• TEXT BLOCK:
********

Philippine inflation beats expectations, lifts chance of bigger rate hike
PHILIPPINE annual inflation blew past expectations in January to reach a fresh 14-year high on surging food prices, raising the chance of the central bank delivering a bigger interest rate hike to tame prices when it meets this month.
The consumer price index (CPI) rose 8.7 per cent in January, the statistics agency said on Tuesday, well above the 7.7 per cent forecast in a Reuters poll and topping the 8.1 per cent rate in December, when the central bank had expected prices to peak.
Core inflation, which strips out volatile food and fuel items, also increased to a more than two-decade high of 7.4 per cent, from December’s 6.9 per cent, suggesting price pressures remain broad.

********

• DATA EXCERPT:
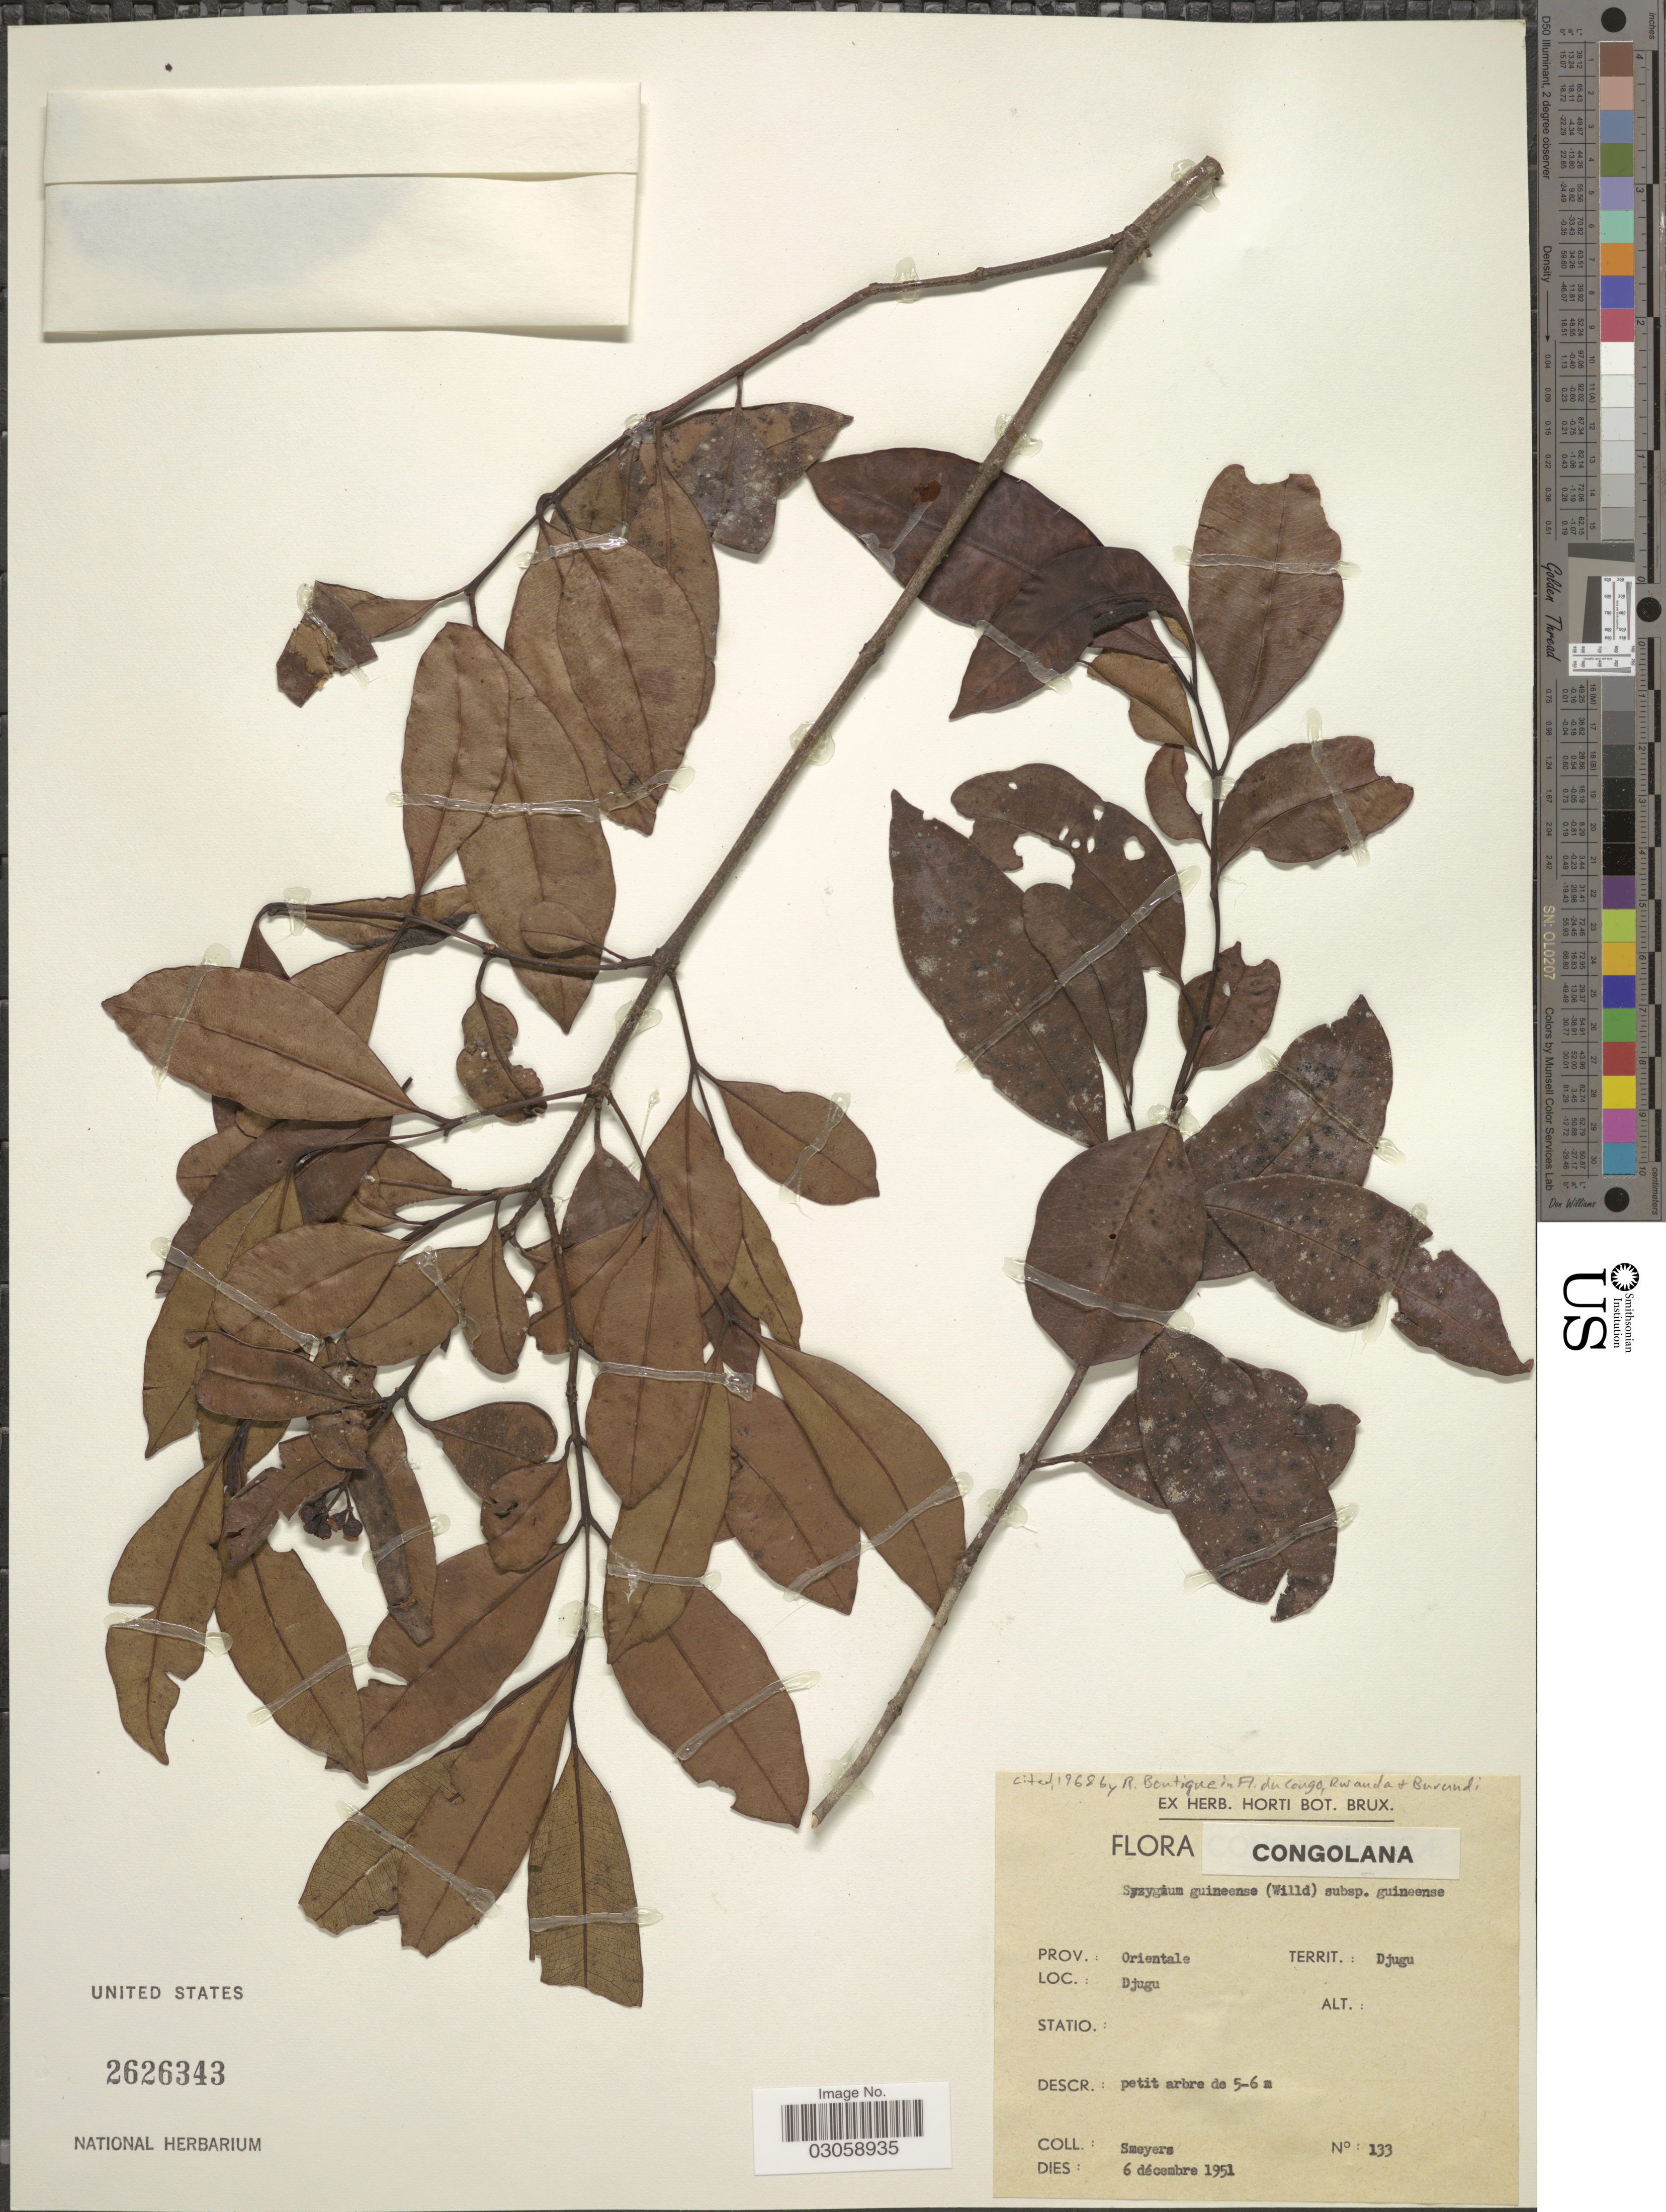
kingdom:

********

• TO BE DONE:
[A] Answer these questions using the article on Philippine inflation above:
(i) By how much did the consumer price index rise in January?
(ii) What inflation rate had the Reuters poll forecast?
(iii) To what level did core inflation rise in January?
[B] Reproduce the passage of the article on Philippine inflation from "The consumer price" up to and including "pressures remain broad.".

• ANSWERS GIVEN:
[A]
(i) 8.7 percent
(ii) 7.7 percent
(iii) 7.4 percent

[B]
The consumer price index (CPI) rose 8.7 per cent in January, the statistics agency said on Tuesday, well above the 7.7 per cent forecast in a Reuters poll and topping the 8.1 per cent rate in December, when the central bank had expected prices to peak.
Core inflation, which strips out volatile food and fuel items, also increased to a more than two-decade high of 7.4 per cent, from December’s 6.9 per cent, suggesting price pressures remain broad.